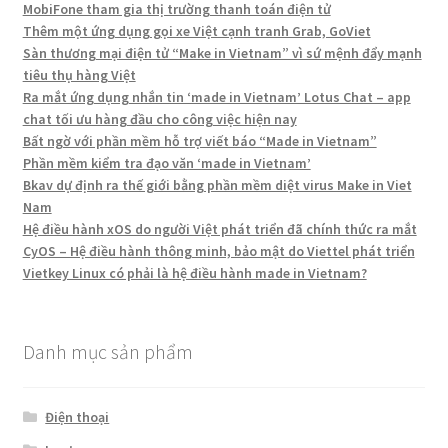
MobiFone tham gia thị trường thanh toán điện tử
Thêm một ứng dụng gọi xe Việt cạnh tranh Grab, GoViet
Sàn thương mại điện tử “Make in Vietnam” vì sứ mệnh đẩy mạnh
tiêu thụ hàng Việt
Ra mắt ứng dụng nhắn tin ‘made in Vietnam’ Lotus Chat – app
chat tối ưu hàng đầu cho công việc hiện nay
Bất ngờ với phần mềm hỗ trợ viết báo “Made in Vietnam”
Phần mềm kiểm tra đạo văn ‘made in Vietnam’
Bkav dự định ra thế giới bằng phần mềm diệt virus Make in Viet
Nam
Hệ điều hành xOS do người Việt phát triển đã chính thức ra mắt
CyOS – Hệ điều hành thông minh, bảo mật do Viettel phát triển
Vietkey Linux có phải là hệ điều hành made in Vietnam?
Danh mục sản phẩm
Điện thoại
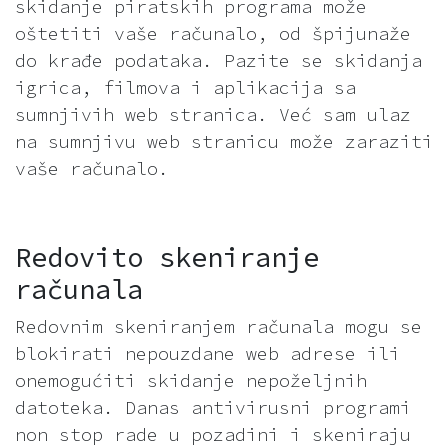
skidanje piratskih programa može
oštetiti vaše računalo, od špijunaže
do krađe podataka. Pazite se skidanja
igrica, filmova i aplikacija sa
sumnjivih web stranica. Već sam ulaz
na sumnjivu web stranicu može zaraziti
vaše računalo.
Redovito skeniranje
računala
Redovnim skeniranjem računala mogu se
blokirati nepouzdane web adrese ili
onemogućiti skidanje nepoželjnih
datoteka. Danas antivirusni programi
non stop rade u pozadini i skeniraju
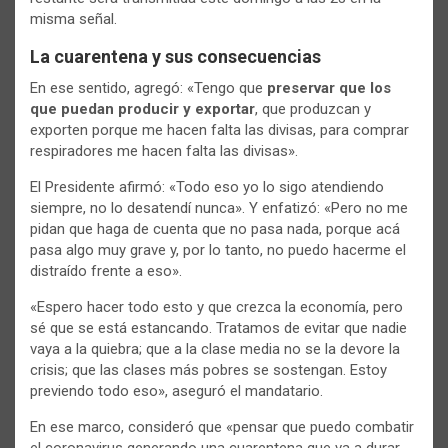
misma señal.
La cuarentena y sus consecuencias
En ese sentido, agregó: «Tengo que
preservar que los
que puedan producir y exportar
, que produzcan y
exporten porque me hacen falta las divisas, para comprar
respiradores me hacen falta las divisas».
El Presidente afirmó: «Todo eso yo lo sigo atendiendo
siempre, no lo desatendí nunca». Y enfatizó: «Pero no me
pidan que haga de cuenta que no pasa nada, porque acá
pasa algo muy grave y, por lo tanto, no puedo hacerme el
distraído frente a eso».
«Espero hacer todo esto y que crezca la economía, pero
sé que se está estancando. Tratamos de evitar que nadie
vaya a la quiebra; que a la clase media no se la devore la
crisis; que las clases más pobres se sostengan. Estoy
previendo todo eso», aseguró el mandatario.
En ese marco, consideró que «pensar que puedo combatir
el coronavirus generando una cuarentena que va a durar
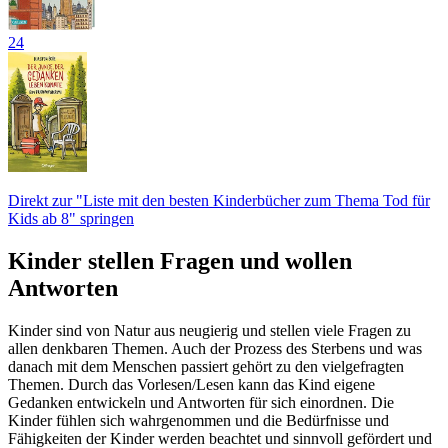
24
Direkt zur "Liste mit den besten Kinderbücher zum Thema Tod für
Kids ab 8" springen
Kinder stellen Fragen und wollen
Antworten
Kinder sind von Natur aus neugierig und stellen viele Fragen zu
allen denkbaren Themen. Auch der Prozess des Sterbens und was
danach mit dem Menschen passiert gehört zu den vielgefragten
Themen. Durch das Vorlesen/Lesen kann das Kind eigene
Gedanken entwickeln und Antworten für sich einordnen. Die
Kinder fühlen sich wahrgenommen und die Bedürfnisse und
Fähigkeiten der Kinder werden beachtet und sinnvoll gefördert und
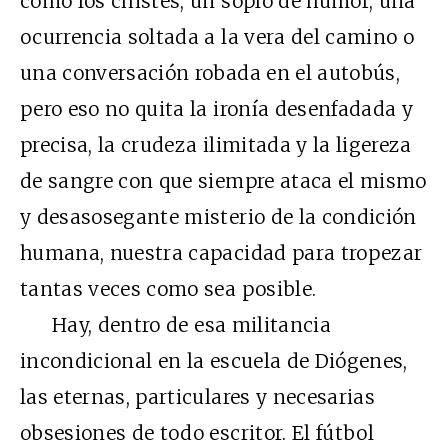
como los chistes, un soplo de humor, una
ocurrencia soltada a la vera del camino o
una conversación robada en el autobús,
pero eso no quita la ironía desenfadada y
precisa, la crudeza ilimitada y la ligereza
de sangre con que siempre ataca el mismo
y desasosegante misterio de la condición
humana, nuestra capacidad para tropezar
tantas veces como sea posible.
Hay, dentro de esa militancia
incondicional en la escuela de Diógenes,
las eternas, particulares y necesarias
obsesiones de todo escritor. El fútbol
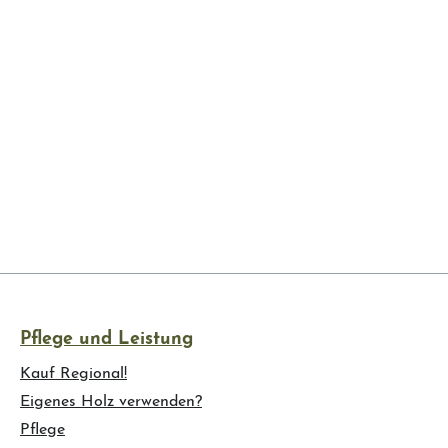
Pflege und Leistung
Kauf Regional!
Eigenes Holz verwenden?
Pflege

• _TASK BRIEF_
Only the records, copied exactly and without pictures, should make up the answer.

• _TASK SOLUTION_
MobiFone tham gia thị trường thanh toán điện tử
Thêm một ứng dụng gọi xe Việt cạnh tranh Grab, GoViet
Sàn thương mại điện tử “Make in Vietnam” vì sứ mệnh đẩy mạnh
tiêu thụ hàng Việt
Ra mắt ứng dụng nhắn tin ‘made in Vietnam’ Lotus Chat – app
chat tối ưu hàng đầu cho công việc hiện nay
Bất ngờ với phần mềm hỗ trợ viết báo “Made in Vietnam”
Phần mềm kiểm tra đạo văn ‘made in Vietnam’
Bkav dự định ra thế giới bằng phần mềm diệt virus Make in Viet
Nam
Hệ điều hành xOS do người Việt phát triển đã chính thức ra mắt
CyOS – Hệ điều hành thông minh, bảo mật do Viettel phát triển
Vietkey Linux có phải là hệ điều hành made in Vietnam?
Danh mục sản phẩm
Điện thoại
skidanje piratskih programa može
oštetiti vaše računalo, od špijunaže
do krađe podataka. Pazite se skidanja
igrica, filmova i aplikacija sa
sumnjivih web stranica. Već sam ulaz
na sumnjivu web stranicu može zaraziti
vaše računalo.
Redovito skeniranje
računala
Redovnim skeniranjem računala mogu se
blokirati nepouzdane web adrese ili
onemogućiti skidanje nepoželjnih
datoteka. Danas antivirusni programi
non stop rade u pozadini i skeniraju
misma señal.
La cuarentena y sus consecuencias
En ese sentido, agregó: «Tengo que
preservar que los
que puedan producir y exportar
, que produzcan y
exporten porque me hacen falta las divisas, para comprar
respiradores me hacen falta las divisas».
El Presidente afirmó: «Todo eso yo lo sigo atendiendo
siempre, no lo desatendí nunca». Y enfatizó: «Pero no me
pidan que haga de cuenta que no pasa nada, porque acá
pasa algo muy grave y, por lo tanto, no puedo hacerme el
distraído frente a eso».
«Espero hacer todo esto y que crezca la economía, pero
sé que se está estancando. Tratamos de evitar que nadie
vaya a la quiebra; que a la clase media no se la devore la
crisis; que las clases más pobres se sostengan. Estoy
previendo todo eso», aseguró el mandatario.
En ese marco, consideró que «pensar que puedo combatir
el coronavirus generando una cuarentena que va a durar
24
Direkt zur "Liste mit den besten Kinderbücher zum Thema Tod für
Kids ab 8" springen
Kinder stellen Fragen und wollen
Antworten
Kinder sind von Natur aus neugierig und stellen viele Fragen zu
allen denkbaren Themen. Auch der Prozess des Sterbens und was
danach mit dem Menschen passiert gehört zu den vielgefragten
Themen. Durch das Vorlesen/Lesen kann das Kind eigene
Gedanken entwickeln und Antworten für sich einordnen. Die
Kinder fühlen sich wahrgenommen und die Bedürfnisse und
Fähigkeiten der Kinder werden beachtet und sinnvoll gefördert und
como los chistes, un soplo de humor, una
ocurrencia soltada a la vera del camino o
una conversación robada en el autobús,
pero eso no quita la ironía desenfadada y
precisa, la crudeza ilimitada y la ligereza
de sangre con que siempre ataca el mismo
y desasosegante misterio de la condición
humana, nuestra capacidad para tropezar
tantas veces como sea posible.
Hay, dentro de esa militancia
incondicional en la escuela de Diógenes,
las eternas, particulares y necesarias
obsesiones de todo escritor. El fútbol
Pflege und Leistung
Kauf Regional!
Eigenes Holz verwenden?
Pflege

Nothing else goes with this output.